TRY IT: Reply with nothing but how many lines in the entries below include "down".

RECORD EXTRACTS:
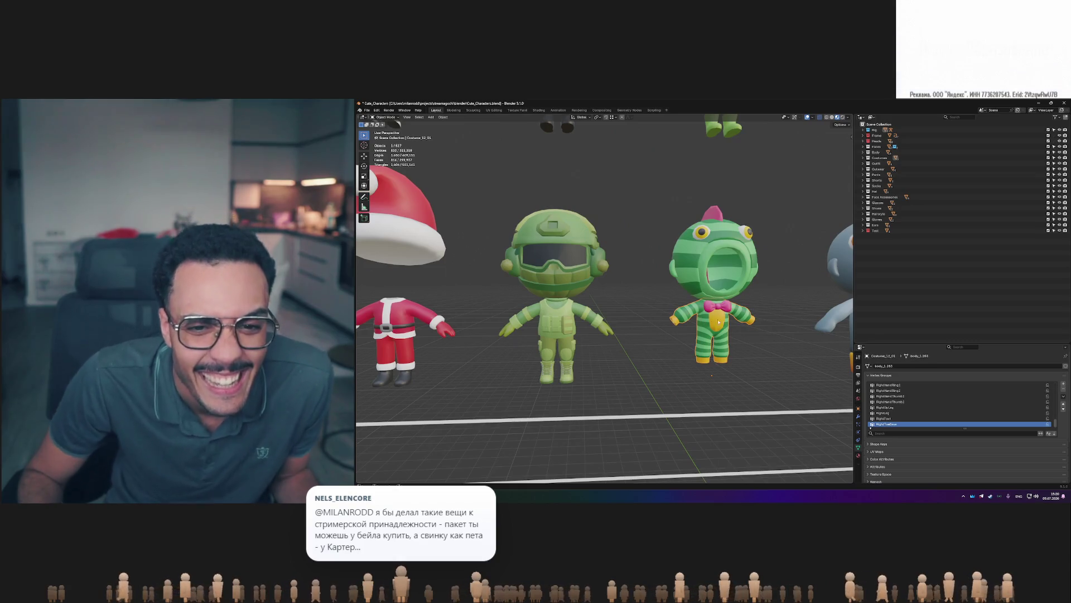
{"action": "left_click", "coordinate": [565, 338]}
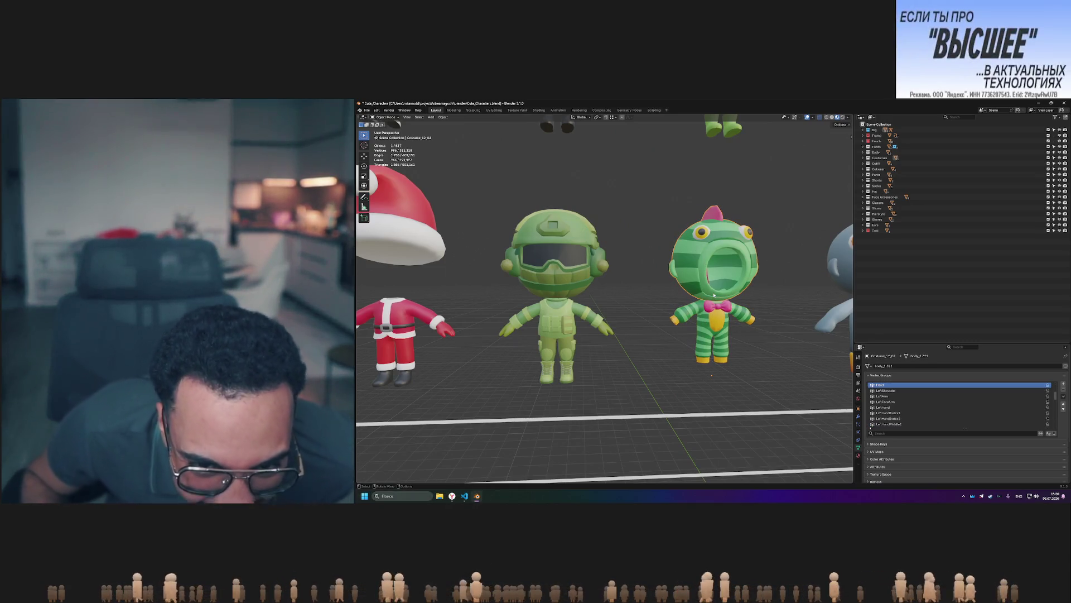
{"action": "left_click", "coordinate": [570, 314]}
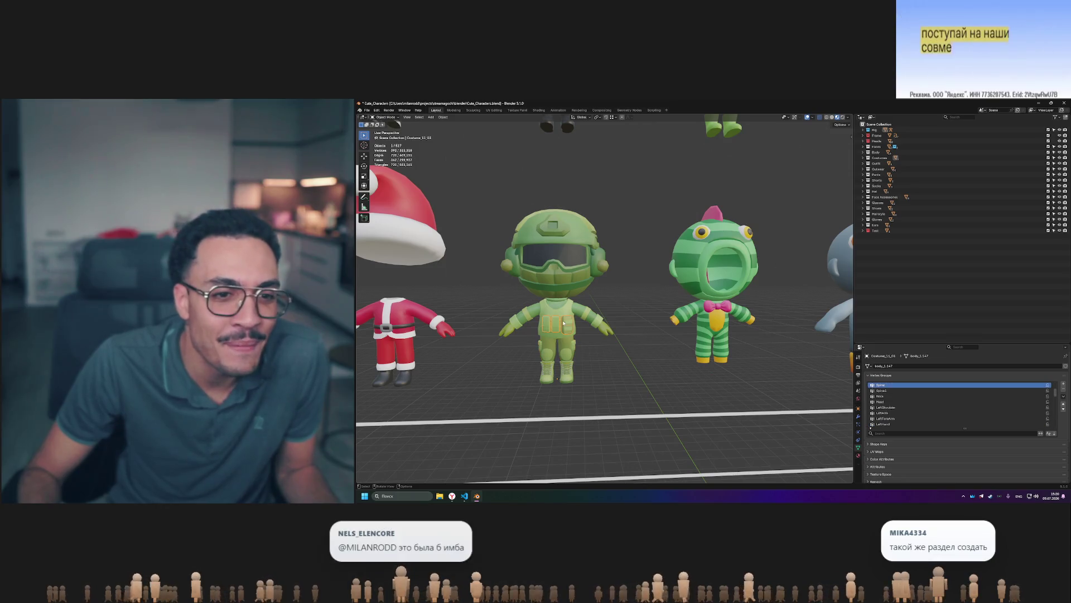
{"action": "left_click", "coordinate": [586, 320]}
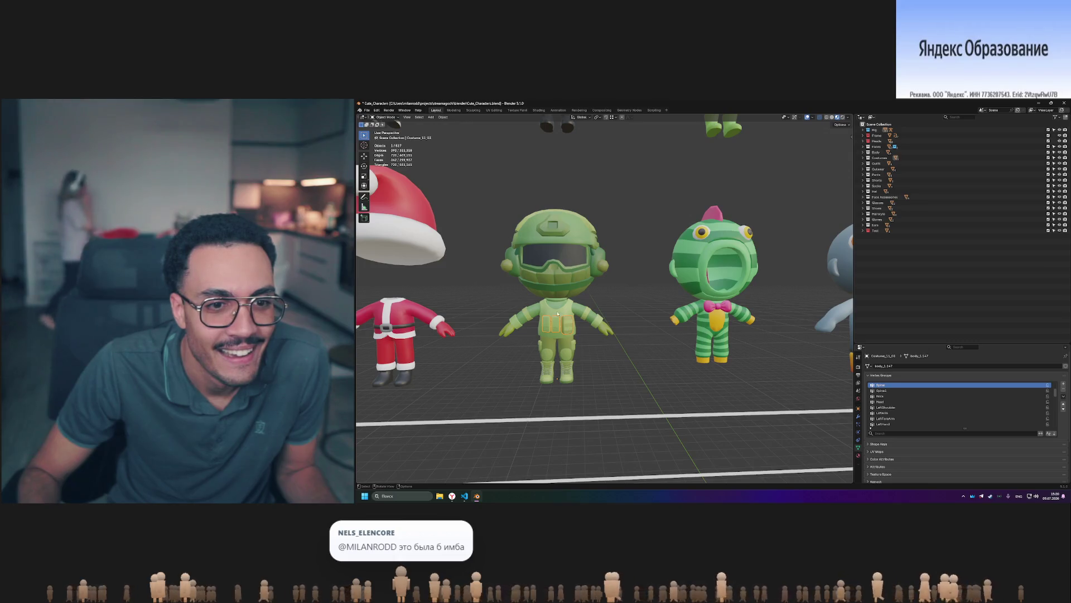
{"action": "left_click", "coordinate": [692, 278]}
{"action": "middle_click_drag", "start_coordinate": [795, 333], "coordinate": [711, 332], "text": "shift"}
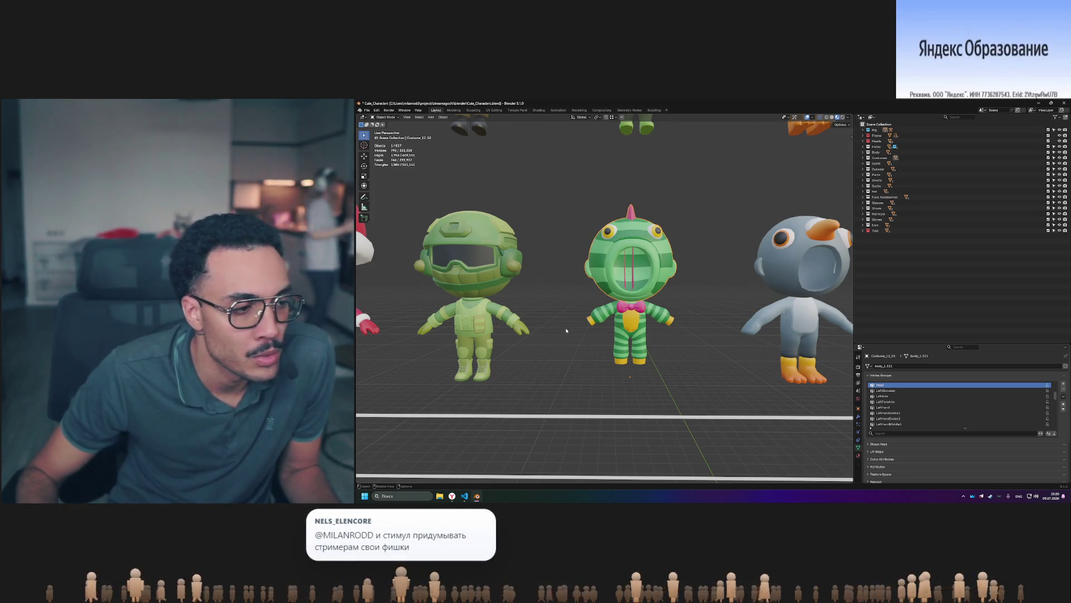
{"action": "scroll", "coordinate": [567, 330], "scroll_direction": "down", "scroll_amount": 5}
{"action": "scroll", "coordinate": [566, 330], "scroll_direction": "down", "scroll_amount": 6}
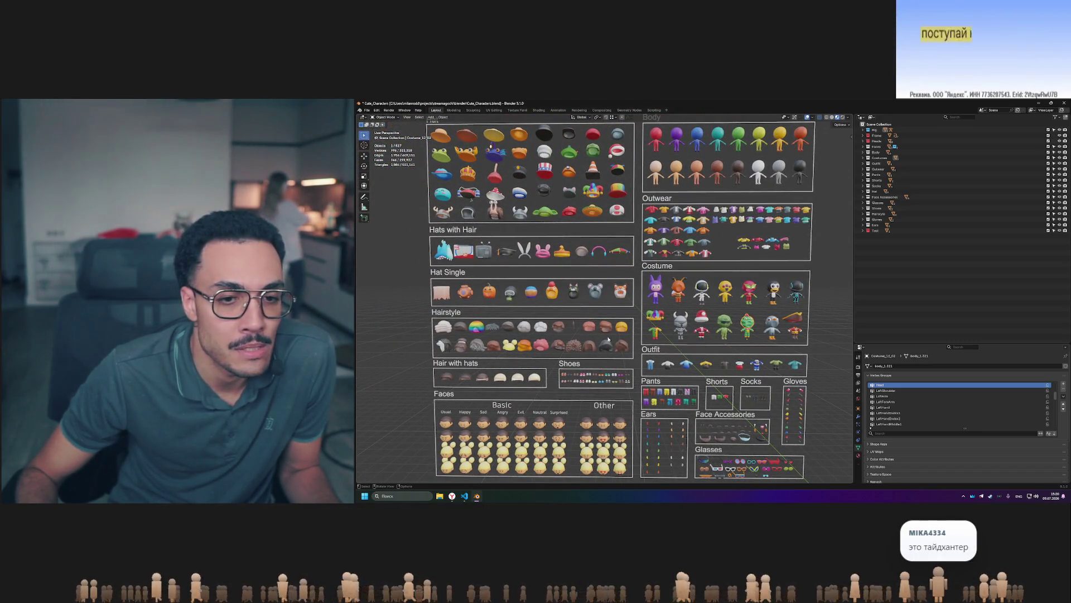
Box-select the Hats with Hair objects, then box-select the figures in the Body grid.
{"action": "middle_click_drag", "start_coordinate": [607, 342], "coordinate": [634, 355], "text": "shift"}
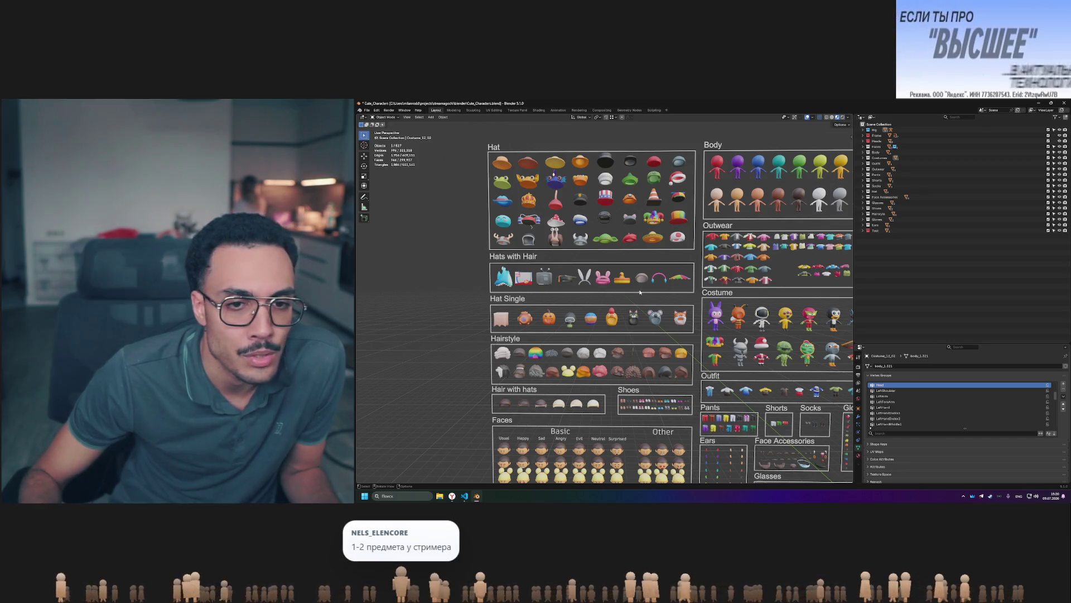
{"action": "left_click_drag", "start_coordinate": [477, 257], "coordinate": [687, 305]}
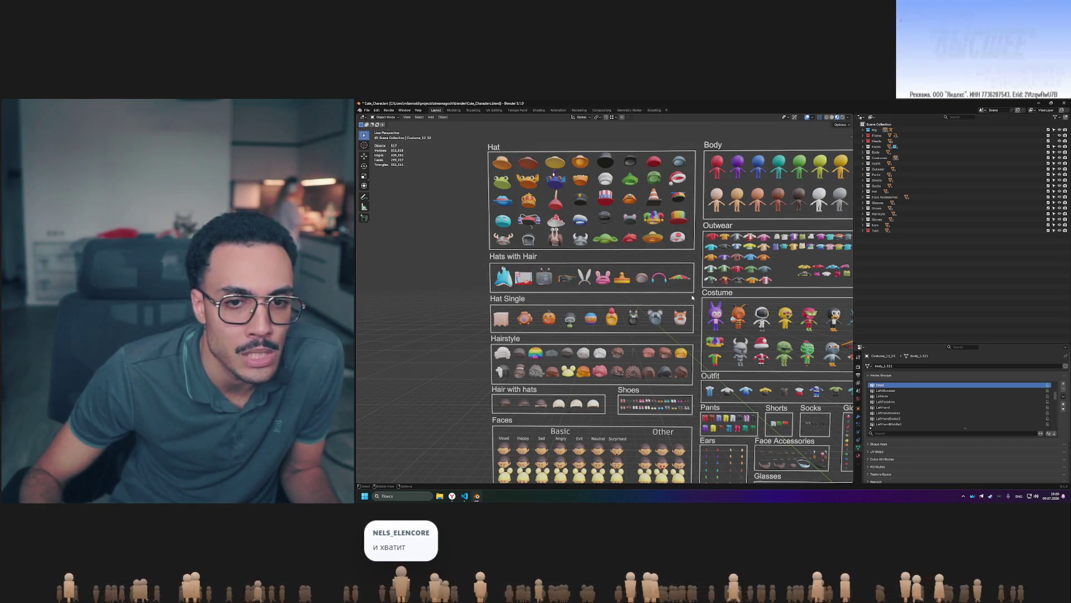
{"action": "left_click_drag", "start_coordinate": [488, 266], "coordinate": [698, 296]}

WRITTEN ANSWER: 2